6. Know How a Distributed Denial of Service (“DDoS”) Can Hurt Your Business:

Hackers can us a DDoS attack as a diversion. In its simplest form, a DDoS attack overloads a server with thousands of calls on a single IP address, causing the server to freeze or shut down. While a company’s IT department is engaged in bringing the server back online, the hacker launches a second cyberattack that steals data and information. By one estimate, 25% of all DDoS attacks result in a significant data loss.

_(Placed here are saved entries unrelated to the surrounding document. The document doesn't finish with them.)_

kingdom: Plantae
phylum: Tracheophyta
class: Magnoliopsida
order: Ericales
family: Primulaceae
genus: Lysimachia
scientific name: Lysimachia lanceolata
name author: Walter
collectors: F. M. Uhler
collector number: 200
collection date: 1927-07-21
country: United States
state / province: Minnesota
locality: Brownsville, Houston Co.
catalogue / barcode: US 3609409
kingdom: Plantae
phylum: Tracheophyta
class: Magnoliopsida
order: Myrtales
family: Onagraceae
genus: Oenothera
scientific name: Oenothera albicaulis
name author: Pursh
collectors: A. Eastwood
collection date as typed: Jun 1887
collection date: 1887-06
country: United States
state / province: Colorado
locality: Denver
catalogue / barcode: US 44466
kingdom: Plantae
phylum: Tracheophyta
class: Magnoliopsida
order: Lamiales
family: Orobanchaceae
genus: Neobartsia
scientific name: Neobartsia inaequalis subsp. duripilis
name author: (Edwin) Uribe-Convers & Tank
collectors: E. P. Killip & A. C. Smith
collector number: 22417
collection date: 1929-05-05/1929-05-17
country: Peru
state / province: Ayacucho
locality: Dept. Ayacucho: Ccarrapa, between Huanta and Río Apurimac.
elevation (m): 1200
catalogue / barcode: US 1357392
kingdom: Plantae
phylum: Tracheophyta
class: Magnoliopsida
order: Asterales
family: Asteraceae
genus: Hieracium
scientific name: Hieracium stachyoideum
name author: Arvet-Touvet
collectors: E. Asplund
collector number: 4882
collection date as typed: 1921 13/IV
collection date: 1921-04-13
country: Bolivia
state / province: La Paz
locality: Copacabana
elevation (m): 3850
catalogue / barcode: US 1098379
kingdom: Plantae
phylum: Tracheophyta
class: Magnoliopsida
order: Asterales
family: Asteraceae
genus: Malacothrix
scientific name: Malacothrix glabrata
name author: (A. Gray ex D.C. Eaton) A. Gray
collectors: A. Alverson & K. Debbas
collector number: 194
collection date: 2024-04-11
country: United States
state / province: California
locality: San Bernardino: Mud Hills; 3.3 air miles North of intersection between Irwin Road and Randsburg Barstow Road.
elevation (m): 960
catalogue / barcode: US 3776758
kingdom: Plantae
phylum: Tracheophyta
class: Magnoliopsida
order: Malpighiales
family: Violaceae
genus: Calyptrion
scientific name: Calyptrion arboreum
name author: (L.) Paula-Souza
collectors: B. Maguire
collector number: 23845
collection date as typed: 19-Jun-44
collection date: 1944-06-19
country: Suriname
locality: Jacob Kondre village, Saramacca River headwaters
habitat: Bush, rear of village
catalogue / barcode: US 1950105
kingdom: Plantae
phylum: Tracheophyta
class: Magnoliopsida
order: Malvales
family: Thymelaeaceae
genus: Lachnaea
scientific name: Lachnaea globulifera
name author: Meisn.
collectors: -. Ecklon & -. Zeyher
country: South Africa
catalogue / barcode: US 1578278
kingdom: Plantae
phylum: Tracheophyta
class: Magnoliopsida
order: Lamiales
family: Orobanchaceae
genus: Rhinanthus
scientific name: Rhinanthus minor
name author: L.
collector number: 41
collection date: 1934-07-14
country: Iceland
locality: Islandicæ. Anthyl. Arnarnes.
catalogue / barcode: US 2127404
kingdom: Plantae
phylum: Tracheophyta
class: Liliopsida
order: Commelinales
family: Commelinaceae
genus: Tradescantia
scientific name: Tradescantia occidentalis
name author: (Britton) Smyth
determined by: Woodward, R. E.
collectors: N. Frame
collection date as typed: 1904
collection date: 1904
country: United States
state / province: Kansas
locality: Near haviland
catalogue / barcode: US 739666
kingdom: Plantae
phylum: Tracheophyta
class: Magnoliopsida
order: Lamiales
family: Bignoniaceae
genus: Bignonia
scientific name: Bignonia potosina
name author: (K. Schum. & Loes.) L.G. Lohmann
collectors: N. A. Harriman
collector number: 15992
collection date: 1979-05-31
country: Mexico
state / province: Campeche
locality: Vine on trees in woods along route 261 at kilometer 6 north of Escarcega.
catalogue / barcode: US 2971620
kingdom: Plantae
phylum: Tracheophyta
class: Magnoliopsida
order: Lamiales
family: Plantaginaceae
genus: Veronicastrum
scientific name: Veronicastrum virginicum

Companies and their IT departments will face numerous other questions as hackers gain sophistication and launch newer and more ruinous forms of cyberattacks. Cyber insurance companies can answer safety questions for you and provide cyber insurance coverage to help a company recover from a successful network incursion. They will also work with your IT staff to develop internal protections as well as educate your employees on how to create the most secure information system environments.